In other words, as soon as my opinion is irrelevant because there are no threads about it, I can speak again.
That’s pretty much as toxic as it gets.
I truly wonder, without judgment, why the author thinks that HN is toxic. I doubt he reads this but maybe some people who don't share my impression can guess?
I love it here but sometimes it can be very negative. Any discussion of Bitcoin for instance used to bring out the worst of people.
Same goes for messaging networks (surprised me) and politics (not all that surprising after all.)
I find toxic subthreads from time to time but they are mostly flagged or already dead.
discussing different opinions doesn't need to become toxic however, so a civil discourse is possible even on polarizing topics. But having said discourse be civil is important, as otherwise both sides of the argument just get frustrated with no real progress in sight.
Perhaps partly because Peter Thield is a "fascist"?
https://refererhider.com/?https://www.jwz.org/blog/2017/02/n...
(An argument that holds very little water. Fascism/national socialism promotes mixed economies and is very far from libertarianism, which is Thiel's actual political ideology. https://en.wikipedia.org/wiki/Fascism#Definitions )
Edit. Found it here: https://news.ycombinator.com/item?id=17414652
EDIT: http://www.stardrifter.org/refcontrol/
So I got the message too.
On the other hand, I know we are on HN, but I know hundreds of technical people, but only few of them installs privacy extensions, just the adblock. People don't care I think. I care to the extreme and I have installed uMatrix on desktop. No sane person would do that.

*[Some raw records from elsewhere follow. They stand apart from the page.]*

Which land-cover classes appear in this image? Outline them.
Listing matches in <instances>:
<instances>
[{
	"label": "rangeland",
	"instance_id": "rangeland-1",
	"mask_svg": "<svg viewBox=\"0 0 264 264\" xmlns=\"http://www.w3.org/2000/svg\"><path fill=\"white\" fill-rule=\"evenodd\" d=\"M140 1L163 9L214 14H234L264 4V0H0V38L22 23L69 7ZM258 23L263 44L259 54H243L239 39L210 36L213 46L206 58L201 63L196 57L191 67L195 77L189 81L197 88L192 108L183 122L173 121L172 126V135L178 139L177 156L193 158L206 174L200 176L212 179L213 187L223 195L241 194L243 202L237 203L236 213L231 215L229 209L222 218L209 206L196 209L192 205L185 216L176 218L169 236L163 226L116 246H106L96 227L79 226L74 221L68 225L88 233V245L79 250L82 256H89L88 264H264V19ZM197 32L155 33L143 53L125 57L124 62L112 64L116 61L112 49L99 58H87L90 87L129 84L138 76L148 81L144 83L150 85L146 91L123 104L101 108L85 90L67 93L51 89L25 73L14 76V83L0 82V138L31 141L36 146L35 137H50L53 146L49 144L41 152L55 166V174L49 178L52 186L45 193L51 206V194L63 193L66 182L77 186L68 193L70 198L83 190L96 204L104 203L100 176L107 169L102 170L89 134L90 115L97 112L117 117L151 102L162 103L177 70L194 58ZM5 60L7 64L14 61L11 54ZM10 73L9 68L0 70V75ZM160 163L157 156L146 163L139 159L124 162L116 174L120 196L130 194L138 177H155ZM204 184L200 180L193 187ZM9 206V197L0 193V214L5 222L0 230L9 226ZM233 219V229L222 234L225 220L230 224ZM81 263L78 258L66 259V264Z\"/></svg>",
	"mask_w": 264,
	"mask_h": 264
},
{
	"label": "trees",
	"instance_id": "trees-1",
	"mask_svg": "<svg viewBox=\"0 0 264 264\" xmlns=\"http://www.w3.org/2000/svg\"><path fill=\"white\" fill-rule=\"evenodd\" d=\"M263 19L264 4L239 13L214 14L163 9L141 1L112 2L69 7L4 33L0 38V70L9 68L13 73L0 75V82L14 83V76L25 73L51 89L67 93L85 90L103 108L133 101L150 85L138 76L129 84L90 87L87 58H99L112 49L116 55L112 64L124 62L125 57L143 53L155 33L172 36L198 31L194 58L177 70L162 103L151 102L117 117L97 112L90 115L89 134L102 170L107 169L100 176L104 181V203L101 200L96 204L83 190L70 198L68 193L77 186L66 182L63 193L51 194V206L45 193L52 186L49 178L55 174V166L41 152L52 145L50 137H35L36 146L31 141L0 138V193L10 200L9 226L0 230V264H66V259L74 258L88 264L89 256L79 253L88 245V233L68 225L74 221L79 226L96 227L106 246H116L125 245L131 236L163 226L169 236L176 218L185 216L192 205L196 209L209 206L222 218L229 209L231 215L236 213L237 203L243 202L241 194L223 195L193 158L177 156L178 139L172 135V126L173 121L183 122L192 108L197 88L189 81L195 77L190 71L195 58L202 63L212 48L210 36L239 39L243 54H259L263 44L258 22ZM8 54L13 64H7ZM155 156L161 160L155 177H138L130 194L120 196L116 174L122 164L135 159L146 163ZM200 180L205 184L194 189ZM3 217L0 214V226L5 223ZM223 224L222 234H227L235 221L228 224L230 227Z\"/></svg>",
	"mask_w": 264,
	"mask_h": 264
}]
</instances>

Btw as "soon to have" startup business I need people to inform me where they came from.
Here's an archived copy of the page anyways: http://archive.is/sXaEz
If HN flags this article, then I might be slightly more inclined to agree with the author.
But every community has some sort of bias. Otherwise, it's not really a community.
Yes, my comments about issues with NN are disagreed with and downvoted to oblivion, but there's very few verbal attacks, and generally well-reasoned arguments.
What if, perhaps, they are deservedly [1][2].
[1] https://hackernoon.com/im-harvesting-credit-card-numbers-and...
[2] https://web.archive.org/web/20150515011238/https://nodejs.or...
> If you can't take the heat, get out of the kitchen.
That's exactly what he did, and I guess I don't blame him. The internet can be too much for some people.
Pressing F5 obviously works around this referrer trick, but I find it interesting that someone would (ab)use the HTTP referrer to send a message to visitors from a specific site.
This is quite an innocent one, as it is obvious. But what about news/informational sites that subtly modify their message and influce. At least I would not have noticed.
NPM the repository is not open source? How does a non open source platform ended up being the default package repository for an open source project is a complete mystery (since NPM client IS bundled with node distribution). People should be allowed to run their own NPM mirror ... for without having to pay for a license. I don't have to pay for packagist or pip server, I can only if I want professional support, so what is this?
Somebody has to pay the bills.
NPM server is not open source to begin with. Its client shouldn't be bundled with node, an open source project. I don't use Wordpress but pretty sure I don't have to pay a license to Wordpress to install its CMS on a server. And github server IS NOT open source.
It sounds like a sad conclusion, but really, what are other reasonable reasons not to fix that glaring security hole that affects millions of direct and indirect users?